» Task objective
An exact copy of the data is required; the images should not appear in it.

[Exercise inputs — start]

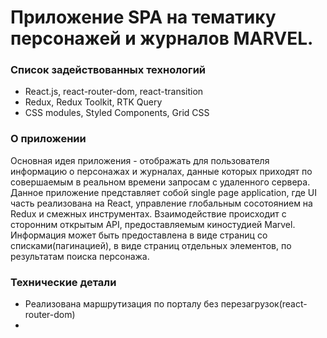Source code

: # Приложение SPA на тематику персонажей и журналов MARVEL. 

### Список задействованных технологий
- React.js, react-router-dom, react-transition
- Redux, Redux Toolkit, RTK Query
- CSS modules, Styled Components, Grid CSS

### О приложении
Основная идея приложения - отображать для пользователя информацию о персонажах и журналах, данные которых приходят по совершаемым в реальном времени запросам с удаленного сервера.
Данное приложение представляет собой single page application, где UI часть реализована на React, управление глобальным сосотоянием на Redux и смежных инструментах. Взаимодействие происходит с сторонним открытым API, предоставляемым киностудией Marvel. 
Информация может быть предоставлена в виде страниц со списками(пагинацией), в виде страниц отдельных элементов, по результатам поиска персонажа.

### Технические детали
- Реализована маршрутизация по порталу без перезагрузок(react-router-dom)
-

[Exercise inputs — finish]

» Exercise output
Source code

: # Приложение SPA на тематику персонажей и журналов MARVEL. 

### Список задействованных технологий
- React.js, react-router-dom, react-transition
- Redux, Redux Toolkit, RTK Query
- CSS modules, Styled Components, Grid CSS

### О приложении
Основная идея приложения - отображать для пользователя информацию о персонажах и журналах, данные которых приходят по совершаемым в реальном времени запросам с удаленного сервера.
Данное приложение представляет собой single page application, где UI часть реализована на React, управление глобальным сосотоянием на Redux и смежных инструментах. Взаимодействие происходит с сторонним открытым API, предоставляемым киностудией Marvel. 
Информация может быть предоставлена в виде страниц со списками(пагинацией), в виде страниц отдельных элементов, по результатам поиска персонажа.

### Технические детали
- Реализована маршрутизация по порталу без перезагрузок(react-router-dom)
-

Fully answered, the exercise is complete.